Sounds cool, I want to try this kind of things out, but do you have or planned to have a sandboxing environment, where the agent can try running the query in let say duckdb first to confirm its validity/result before sending it over to bq? Or use something like tablesample when developing the query to reduce cost? One more thing, how do you compare with nao ( https://github.com/getnao/nao ), it's something I've followed for a while and seem to answer similar issue as what ktx build
Thanks! ktx maintainer here, related to the queries sandbox question, we're attacking this problem from a different angle: instead of catching bad queries at runtime we try to make it impossible to generate a bad query. ktx allows agents to generate semantic queries (declarative json) and takes care of translating it to the correct SQL with the help of the join graph that it builds during the data source ingestion (dijkstra path finding + fan-out handling etc.). So the agent doesn't need to think "how" it needs to query the data, it just says "what" it wants and ktx builds queries. Also the join graph allows you combining raw tables and high level ktx metrics.

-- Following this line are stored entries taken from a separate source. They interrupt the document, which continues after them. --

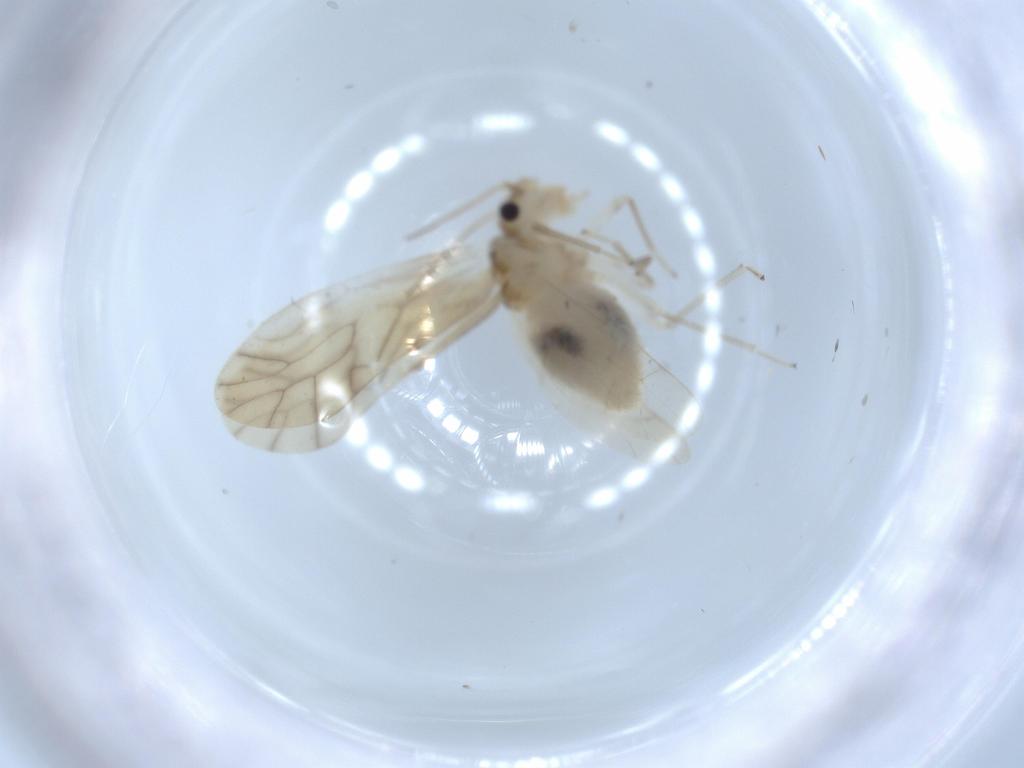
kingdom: Animalia
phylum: Arthropoda
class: Insecta
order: Psocodea
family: Caeciliusidae
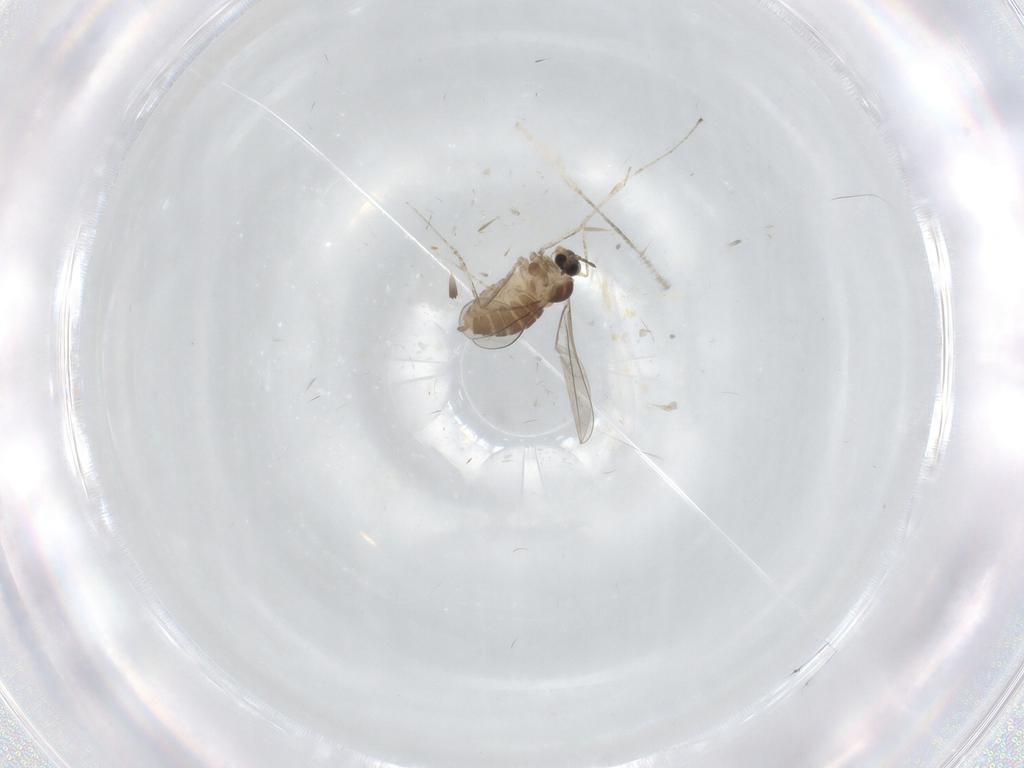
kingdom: Animalia
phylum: Arthropoda
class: Insecta
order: Diptera
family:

On nao: it's solving an adjacent but different problem, it's a full analytics app, whereas we believe that the general purpose agents (e.g. Claude Desktop) are getting better at the representation layer generating widgets and that's where people work anyway. What these agents need is a solid foundation - this is what we're focusing on. ktx isn't an agent or UI, it's an executable institutional knowledge that keeps any analyst (nao, Claude, Codex, your own agent) from guessing which table is canonical or which join is safe.